**** Recorded information
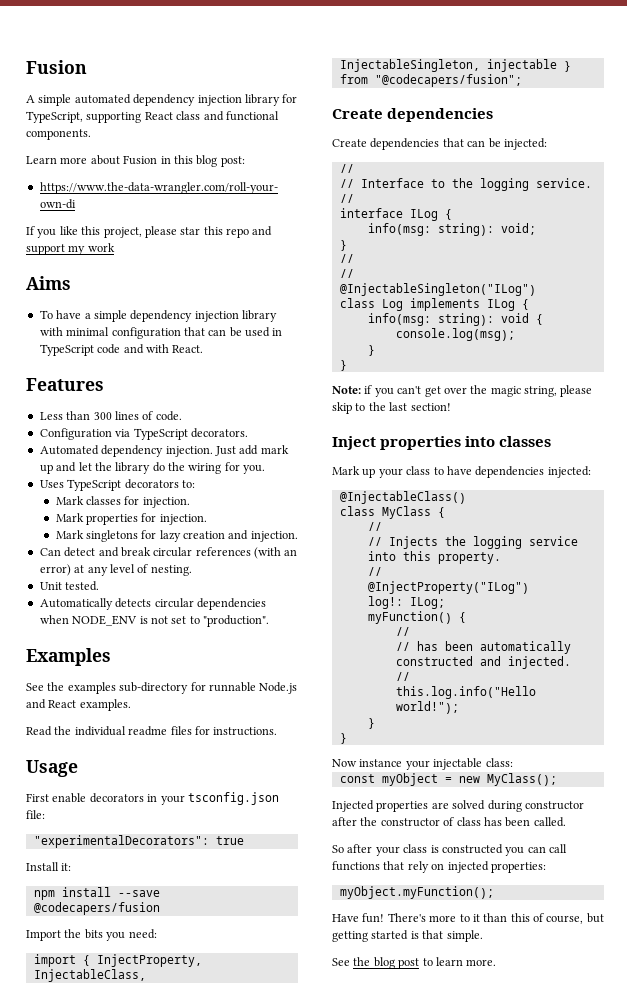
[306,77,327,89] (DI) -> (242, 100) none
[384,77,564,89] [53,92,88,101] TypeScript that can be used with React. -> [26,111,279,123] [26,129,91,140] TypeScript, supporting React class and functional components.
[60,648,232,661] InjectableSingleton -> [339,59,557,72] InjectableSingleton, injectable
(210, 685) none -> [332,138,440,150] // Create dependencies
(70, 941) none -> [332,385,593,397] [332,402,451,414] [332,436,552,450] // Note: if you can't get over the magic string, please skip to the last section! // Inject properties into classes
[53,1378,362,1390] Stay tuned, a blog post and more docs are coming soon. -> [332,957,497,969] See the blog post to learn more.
********
**** Recorded information
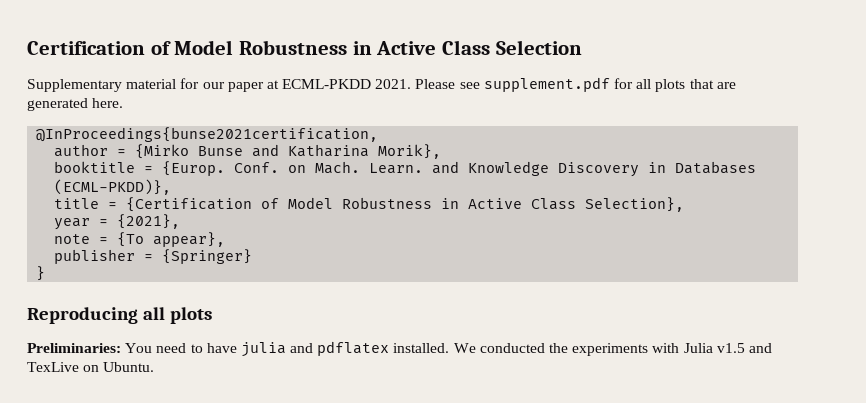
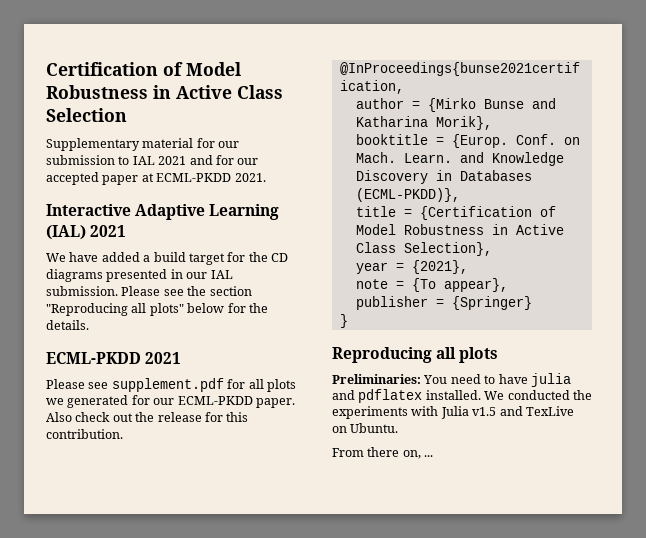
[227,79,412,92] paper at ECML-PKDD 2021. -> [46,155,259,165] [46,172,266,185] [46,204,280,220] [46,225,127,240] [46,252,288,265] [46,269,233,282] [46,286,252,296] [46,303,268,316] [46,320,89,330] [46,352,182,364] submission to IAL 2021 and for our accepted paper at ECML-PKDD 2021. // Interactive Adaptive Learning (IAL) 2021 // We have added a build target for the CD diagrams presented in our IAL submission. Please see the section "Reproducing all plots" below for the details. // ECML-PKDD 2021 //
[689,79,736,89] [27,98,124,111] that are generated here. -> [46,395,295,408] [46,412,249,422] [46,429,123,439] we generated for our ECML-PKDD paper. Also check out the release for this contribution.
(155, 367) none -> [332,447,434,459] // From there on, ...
********
→ How to complete this task:
Look through the entries above and find each line where the word "none" occurs; copy those lines.

→ Result for this task:
[306,77,327,89] (DI) -> (242, 100) none
(210, 685) none -> [332,138,440,150] // Create dependencies
(70, 941) none -> [332,385,593,397] [332,402,451,414] [332,436,552,450] // Note: if you can't get over the magic string, please skip to the last section! // Inject properties into classes
(155, 367) none -> [332,447,434,459] // From there on, ...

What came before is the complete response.